REQUIRED WORK:
Pull every line containing "CIRCLE" from the listing.

RECORDS FOR THE EXERCISE:
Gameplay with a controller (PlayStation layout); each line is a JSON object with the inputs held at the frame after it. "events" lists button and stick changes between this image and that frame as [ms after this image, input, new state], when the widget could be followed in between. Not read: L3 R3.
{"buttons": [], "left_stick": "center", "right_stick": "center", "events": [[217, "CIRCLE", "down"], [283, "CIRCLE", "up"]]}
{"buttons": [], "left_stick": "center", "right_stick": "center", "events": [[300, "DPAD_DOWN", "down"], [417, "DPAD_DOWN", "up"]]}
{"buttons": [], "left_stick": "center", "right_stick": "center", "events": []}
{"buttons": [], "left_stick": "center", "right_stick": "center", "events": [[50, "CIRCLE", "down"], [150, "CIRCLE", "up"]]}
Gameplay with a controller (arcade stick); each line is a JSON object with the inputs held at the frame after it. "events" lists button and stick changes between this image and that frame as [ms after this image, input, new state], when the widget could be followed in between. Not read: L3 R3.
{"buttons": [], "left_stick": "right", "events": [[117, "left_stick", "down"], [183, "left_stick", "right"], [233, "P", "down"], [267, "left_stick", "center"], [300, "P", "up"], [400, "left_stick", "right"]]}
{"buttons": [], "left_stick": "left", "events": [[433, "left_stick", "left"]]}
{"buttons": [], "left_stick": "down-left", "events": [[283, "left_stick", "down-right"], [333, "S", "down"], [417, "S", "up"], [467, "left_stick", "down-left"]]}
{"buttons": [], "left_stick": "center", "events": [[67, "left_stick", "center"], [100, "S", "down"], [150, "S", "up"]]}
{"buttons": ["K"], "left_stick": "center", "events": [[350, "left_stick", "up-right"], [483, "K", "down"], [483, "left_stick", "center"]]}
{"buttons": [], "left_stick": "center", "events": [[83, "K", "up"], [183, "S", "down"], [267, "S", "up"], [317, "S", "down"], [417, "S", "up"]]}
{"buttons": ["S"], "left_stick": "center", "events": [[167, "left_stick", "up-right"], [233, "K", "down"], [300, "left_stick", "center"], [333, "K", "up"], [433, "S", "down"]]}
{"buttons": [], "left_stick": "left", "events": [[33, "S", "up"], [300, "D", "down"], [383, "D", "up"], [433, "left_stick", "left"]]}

RESULT FOR THIS EXERCISE:
{"buttons": [], "left_stick": "center", "right_stick": "center", "events": [[217, "CIRCLE", "down"], [283, "CIRCLE", "up"]]}
{"buttons": [], "left_stick": "center", "right_stick": "center", "events": [[50, "CIRCLE", "down"], [150, "CIRCLE", "up"]]}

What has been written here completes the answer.